> **Instructions for the task**: Say how many lines in the records contain "like". The reply must consist of the number alone.

● ● ● ●

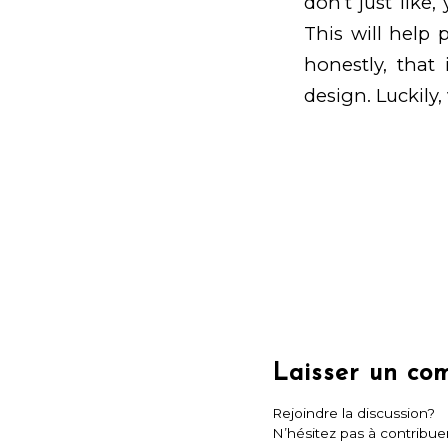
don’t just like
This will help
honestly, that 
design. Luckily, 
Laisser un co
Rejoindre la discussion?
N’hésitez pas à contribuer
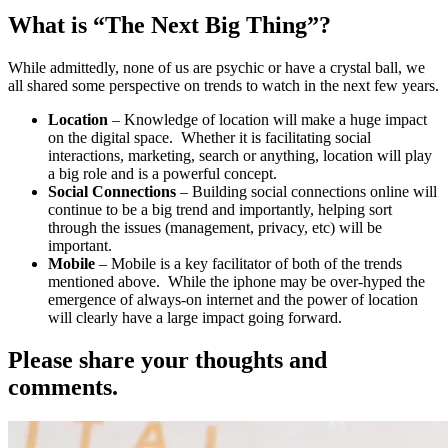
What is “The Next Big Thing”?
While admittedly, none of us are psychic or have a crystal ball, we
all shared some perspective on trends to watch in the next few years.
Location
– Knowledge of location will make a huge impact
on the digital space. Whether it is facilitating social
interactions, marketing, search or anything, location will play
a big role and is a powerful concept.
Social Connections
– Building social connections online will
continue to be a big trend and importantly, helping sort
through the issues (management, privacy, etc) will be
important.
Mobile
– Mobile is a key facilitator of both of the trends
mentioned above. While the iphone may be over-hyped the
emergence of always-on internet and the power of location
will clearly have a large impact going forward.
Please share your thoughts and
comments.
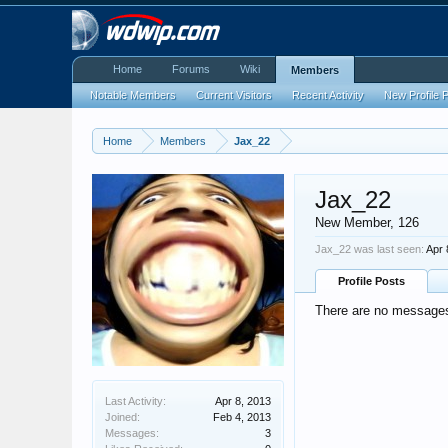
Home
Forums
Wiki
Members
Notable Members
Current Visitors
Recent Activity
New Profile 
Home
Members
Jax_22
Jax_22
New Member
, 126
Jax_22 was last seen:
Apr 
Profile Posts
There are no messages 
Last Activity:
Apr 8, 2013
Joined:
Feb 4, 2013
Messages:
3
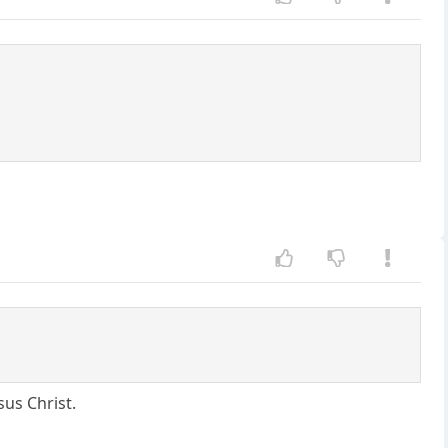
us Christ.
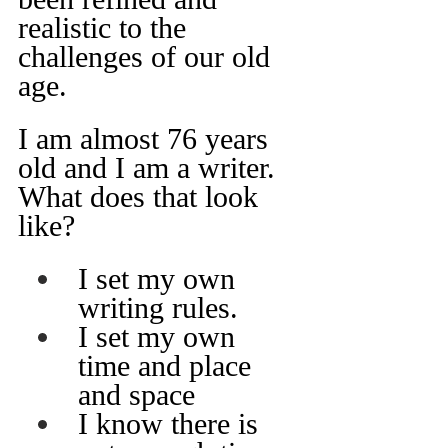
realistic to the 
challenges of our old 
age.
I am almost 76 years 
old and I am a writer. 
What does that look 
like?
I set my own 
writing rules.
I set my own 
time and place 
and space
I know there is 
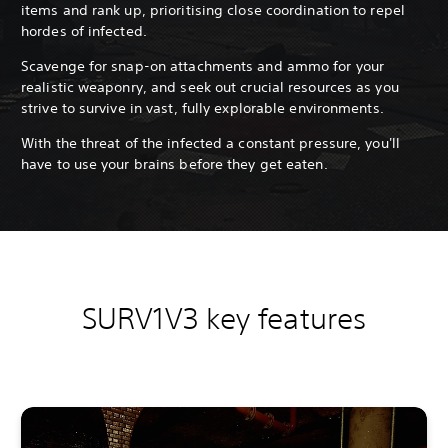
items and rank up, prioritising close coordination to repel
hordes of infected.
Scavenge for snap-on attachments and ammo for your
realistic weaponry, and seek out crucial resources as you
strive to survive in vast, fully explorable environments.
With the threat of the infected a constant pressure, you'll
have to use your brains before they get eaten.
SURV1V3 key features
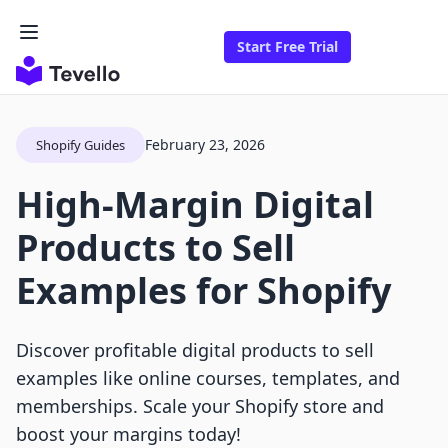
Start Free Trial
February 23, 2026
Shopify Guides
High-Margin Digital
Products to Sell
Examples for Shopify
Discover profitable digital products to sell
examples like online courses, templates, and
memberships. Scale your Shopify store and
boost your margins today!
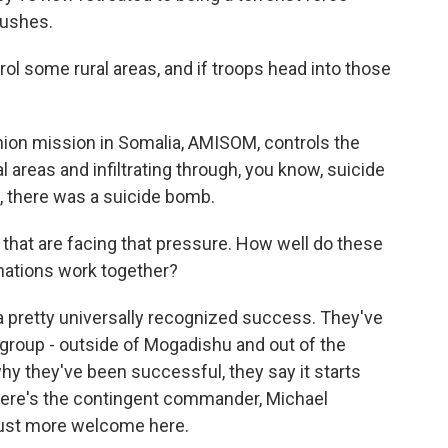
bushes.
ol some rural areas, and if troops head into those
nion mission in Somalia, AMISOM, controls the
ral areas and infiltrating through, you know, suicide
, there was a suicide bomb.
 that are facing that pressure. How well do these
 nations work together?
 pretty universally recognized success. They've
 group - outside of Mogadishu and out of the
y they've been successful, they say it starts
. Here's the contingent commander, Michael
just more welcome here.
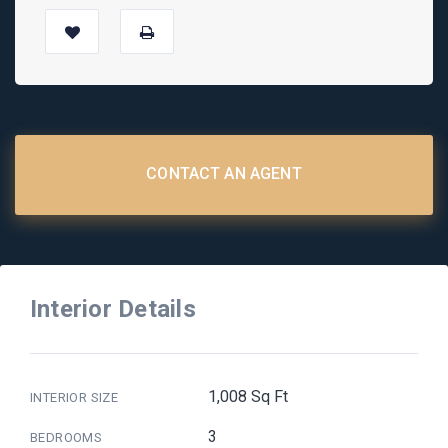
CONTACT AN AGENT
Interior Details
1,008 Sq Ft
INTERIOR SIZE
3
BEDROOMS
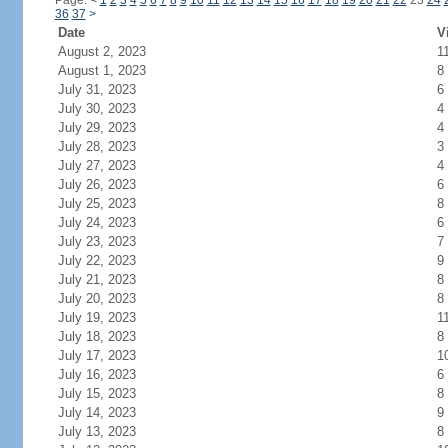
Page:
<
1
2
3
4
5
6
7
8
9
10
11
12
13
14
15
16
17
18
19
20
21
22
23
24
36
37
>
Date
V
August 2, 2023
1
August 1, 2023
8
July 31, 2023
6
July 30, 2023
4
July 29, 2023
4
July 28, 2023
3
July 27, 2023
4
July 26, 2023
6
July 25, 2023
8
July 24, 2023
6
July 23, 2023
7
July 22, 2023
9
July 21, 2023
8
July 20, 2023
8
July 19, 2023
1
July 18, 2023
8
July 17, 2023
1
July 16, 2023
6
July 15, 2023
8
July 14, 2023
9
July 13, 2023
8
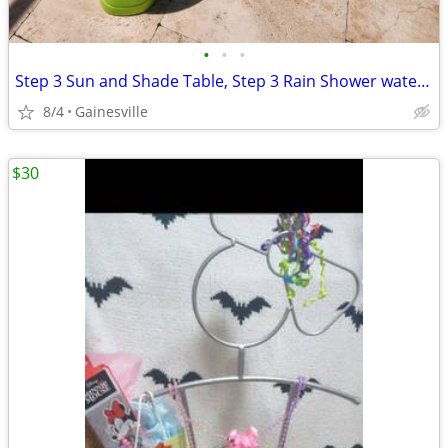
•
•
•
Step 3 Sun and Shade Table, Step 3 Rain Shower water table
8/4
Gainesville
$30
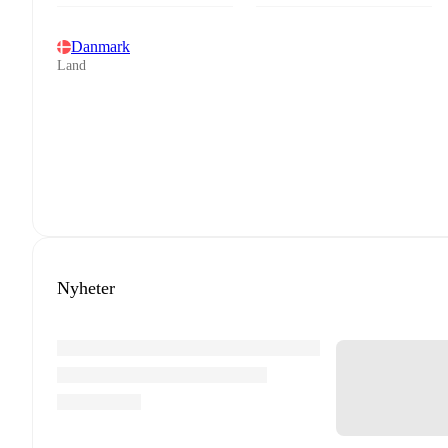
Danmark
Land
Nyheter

● ● ● ●

> **Result below**: 3